A recent post entitled “Oddments“ on the blog The Task at Hand led me to comment there that “the obsolete term oddwoman once meant ‘a female umpire; an arbitress.’ I explained the semantics by pointing out that when two parties are having a dispute, it takes a third person to act as umpire. Three, of course, is an odd number, one more than the two of the disputing pair. It so happens that the English word umpire expresses the same concept, but phonetic changes have obscured the connection. What is now the phrase an umpire was once a noumpere. The change occurred after English speakers started segmenting the phrase incorrectly, as if the n at the beginning of noumpere were instead the ending of the indefinite article an. For something comparable, imagine that people today began turning a needle into an eedle. That may seem strange, but the fact that a noumpere became an umpire shows that such reinterpretations do happen.

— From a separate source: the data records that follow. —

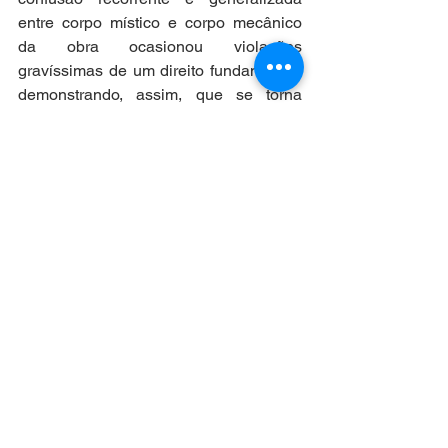
entre corpo místico e corpo mecânico 
da obra ocasionou violações 
gravíssimas de um direito fundamental, 
demonstrando, assim, que se torna 
cada vez mais urgente e necessária a 
difusão de noções básicas de direitos 
autorais para a criação de conteúdo 
digital. 
Mário Pragmácio - Professor do 
Departamento de Arte da UFF, 
conselheiro do Instituto Brasileiro de 
Direitos Culturais (IBDCult), mestre em 
Museologia e Patrimônio, especialista 
em Patrimônio Cultural e Doutor em 
Teoria do Estado e Direito 
Constitucional
Mário Pragmácio - Anti-Pragmático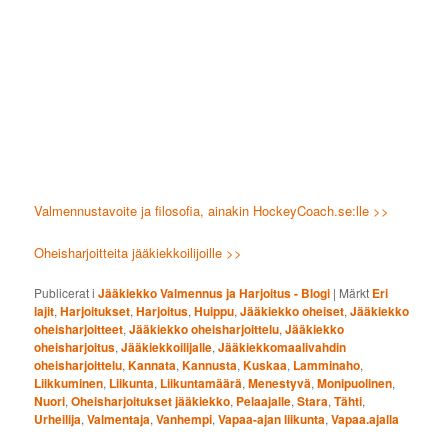
Valmennustavoite ja filosofia, ainakin HockeyCoach.se:lle >>
Oheisharjoitteita jääkiekkoilijoille >>
Publicerat i
Jääkiekko Valmennus ja Harjoitus - Blogi
|
Märkt
Eri
lajit
,
Harjoitukset
,
Harjoitus
,
Huippu
,
Jääkiekko oheiset
,
Jääkiekko
oheisharjoitteet
,
Jääkiekko oheisharjoittelu
,
Jääkiekko
oheisharjoitus
,
Jääkiekkoilijalle
,
Jääkiekkomaalivahdin
oheisharjoittelu
,
Kannata
,
Kannusta
,
Kuskaa
,
Lamminaho
,
Liikkuminen
,
Liikunta
,
Liikuntamäärä
,
Menestyvä
,
Monipuolinen
,
Nuori
,
Oheisharjoitukset jääkiekko
,
Pelaajalle
,
Stara
,
Tähti
,
Urheilija
,
Valmentaja
,
Vanhempi
,
Vapaa-ajan liikunta
,
Vapaa.ajalla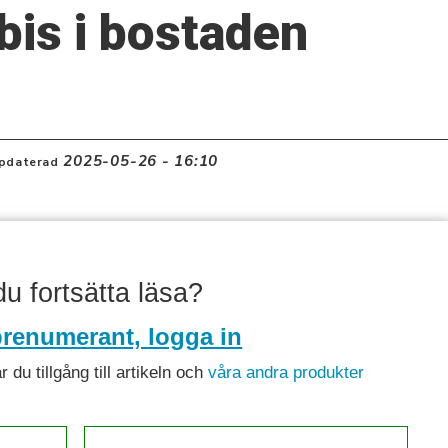
is i bostaden
2025-05-26 - 16:10
pdaterad
 du fortsätta läsa?
renumerant, logga in
du tillgång till artikeln och
våra andra produkter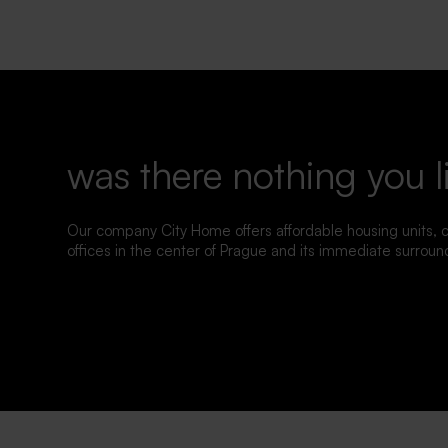
was there nothing you l
Our company City Home offers affordable housing units,
offices in the center of Prague and its immediate surroun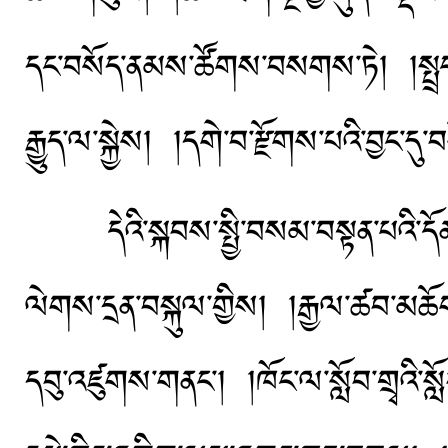
དང་བསོད་ནམས་ཚོགས་བསགས་ཏེ། །སྤྲ
རྒྱུད་ལ་སྐྱེས། །དགེ་བ་རྫོགས་པའི་བྱང་དུ་
དེའི་སྐབས་སྤྱི་བསམ་བསྟན་པའི་དོན།
ལེགས་དྲན་བསྐུལ་གྱིས། །རྒྱལ་ཚབ་མཆོ
དབུ་འཛུགས་གནང་། །ཁོང་ལ་སློབ་གྲྭའི་སླ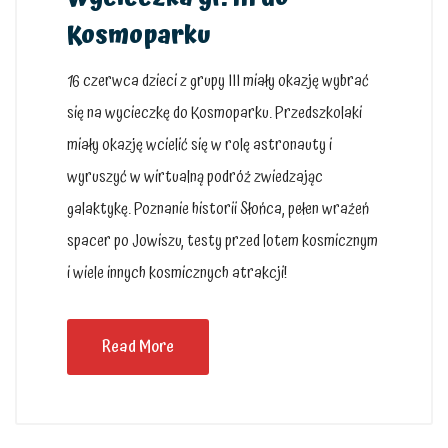
Kosmoparku
16 czerwca dzieci z grupy III miały okazję wybrać
się na wycieczkę do Kosmoparku. Przedszkolaki
miały okazję wcielić się w rolę astronauty i
wyruszyć w wirtualną podróż zwiedzając
galaktykę. Poznanie historii Słońca, pełen wrażeń
spacer po Jowiszu, testy przed lotem kosmicznym
i wiele innych kosmicznych atrakcji!
Read More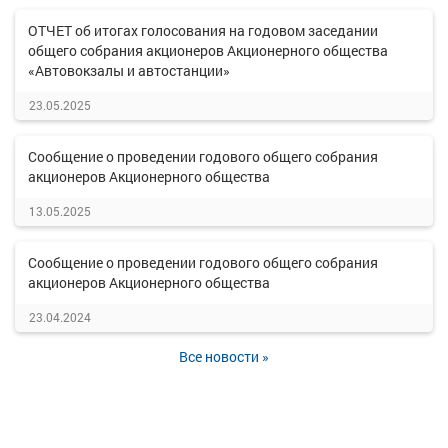
ОТЧЕТ об итогах голосования на годовом заседании
общего собрания акционеров Акционерного общества
«Автовокзалы и автостанции»
23.05.2025
Сообщение о проведении годового общего собрания
акционеров Акционерного общества
13.05.2025
Сообщение о проведении годового общего собрания
акционеров Акционерного общества
23.04.2024
Все новости »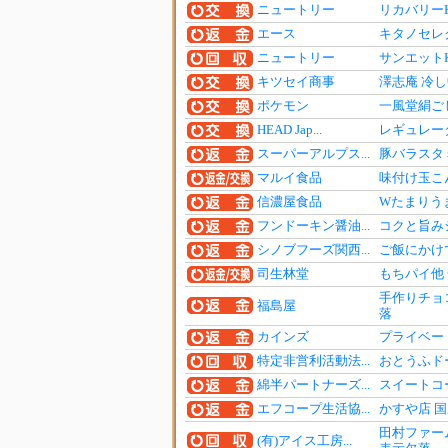
ニュートリー
リカバリー
エース
キタノセレ
ニュートリー
サンエット
キツセイ商事
澤志庵 冷し
ポケモン
一風堂絹ご
HEAD Jap...
レギュレー
スーパーアルプス...
豚バラスタミ
マルイ食品
味付け玉こ
信濃屋食品
Wたまりう
フンドーキン醤油...
コクと旨み
シノブフーズ関西...
ご飯にかけ
司生林堂
もちパイ他
手作りチョ
福島屋
落
カインズ
プライベー
特定非営利活動法...
おとうふド
綿半パートナーズ...
スイートコ
エフコープ生活協...
かすや店 
田村ファー
(有)アイス工房...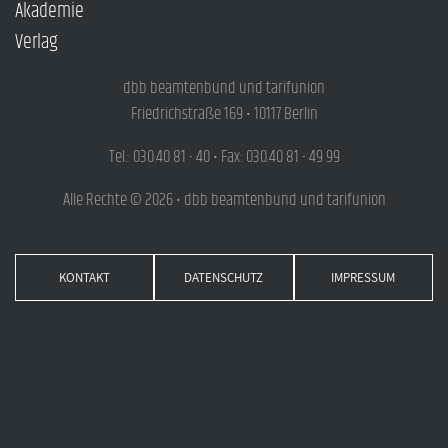
Akademie
Verlag
dbb beamtenbund und tarifunion
Friedrichstraße 169 • 10117 Berlin
Tel.: 030.40 81 - 40 • Fax: 030.40 81 - 49 99
Alle Rechte © 2026 • dbb beamtenbund und tarifunion
KONTAKT
DATENSCHUTZ
IMPRESSUM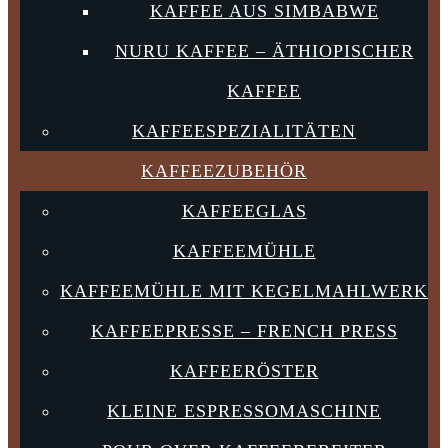
KAFFEE AUS SIMBABWE
NURU KAFFEE – ÄTHIOPISCHER
KAFFEE
KAFFEESPEZIALITÄTEN
KAFFEEZUBEHÖR
KAFFEEGLAS
KAFFEEMÜHLE
KAFFEEMÜHLE MIT KEGELMAHLWERK
KAFFEEPRESSE – FRENCH PRESS
KAFFEERÖSTER
KLEINE ESPRESSOMASCHINE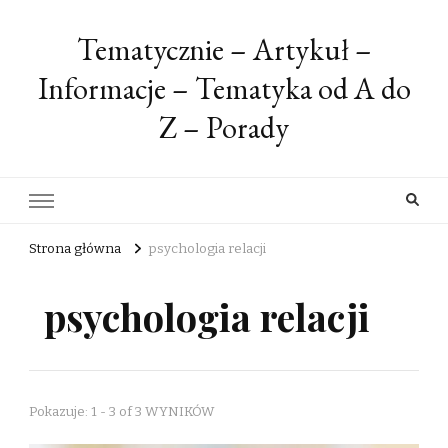
Tematycznie – Artykuł –
Informacje – Tematyka od A do
Z – Porady
Strona główna
psychologia relacji
psychologia relacji
Pokazuje: 1 - 3 of 3 WYNIKÓW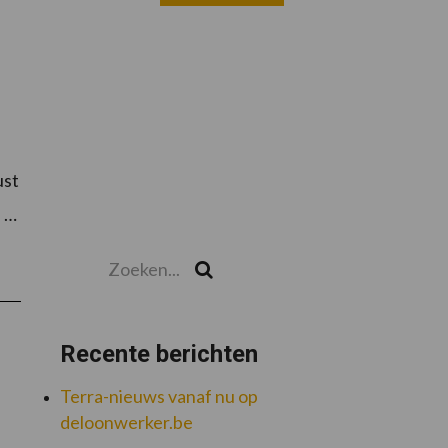
ust
e …
Zoeken...
Zoek
Recente berichten
Terra-nieuws vanaf nu op
deloonwerker.be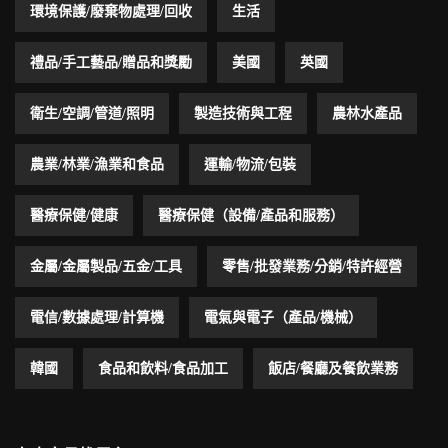
環境保護/廢棄物處理/回收
生活
禮品/手工藝品/贈品和獎勵
美國
英國
衛生/空調/管道/照明
製造技術與工程
農林水產品
農業/林業/漁業和食品
運輸/物流/包裝
醫療保健/健康
醫療保健（設備/產品和服務）
金屬/金屬製品/五金/工具
零售/批發業務/分銷/特許經營
電信/數據處理/計算機
電氣與電子（產品/機械）
韓國
食品和飲料/食品加工
飯店/餐廳及餐飲業務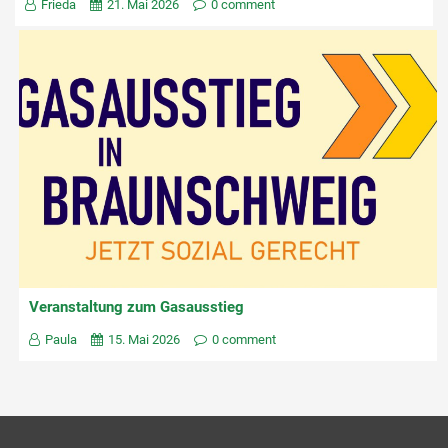
Frieda
21. Mai 2026
0 comment
Veranstaltung zum Gasausstieg
Paula
15. Mai 2026
0 comment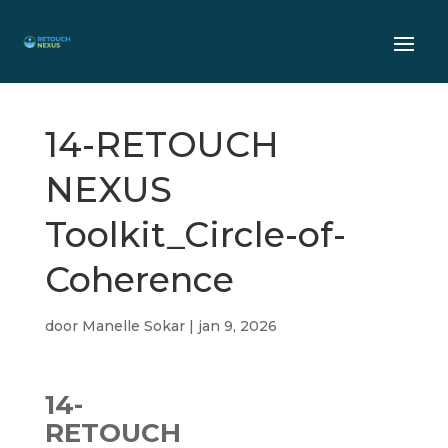
14-RETOUCH
NEXUS
Toolkit_Circle-of-
Coherence
door
Manelle Sokar
|
jan 9, 2026
14-
RETOUCH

As for the noun noumpere, English took it from Old French nonper, a compound of non ‘not’ and Old French per, whose modern form pair English speakers recognize because that word has passed into English as well. The Latin original, which Spanish has inherited, was par, and it meant ‘equal.’ From that meaning came the arithmetical sense of ‘a twosome of “equal” (i.e. similar) things.’
While we’re on the subject of odds and evens, notice that Spanish par in the arithmetical sense of ‘even’ has as its opposite impar ‘odd.’ Spanish used to have the synonymous phrase non par, with the old Latin-style form of no, but modern Spanish has simplified that to non, thereby keeping the phrase’s obsolete word and dropping the one that is still current. As odd as that may seem, the result is that non means the same as impar. The expression de nones means ‘without a partner,’ and with reference to a person andar de nones means ‘not to have a fixed occupation or position; to be at loose ends.’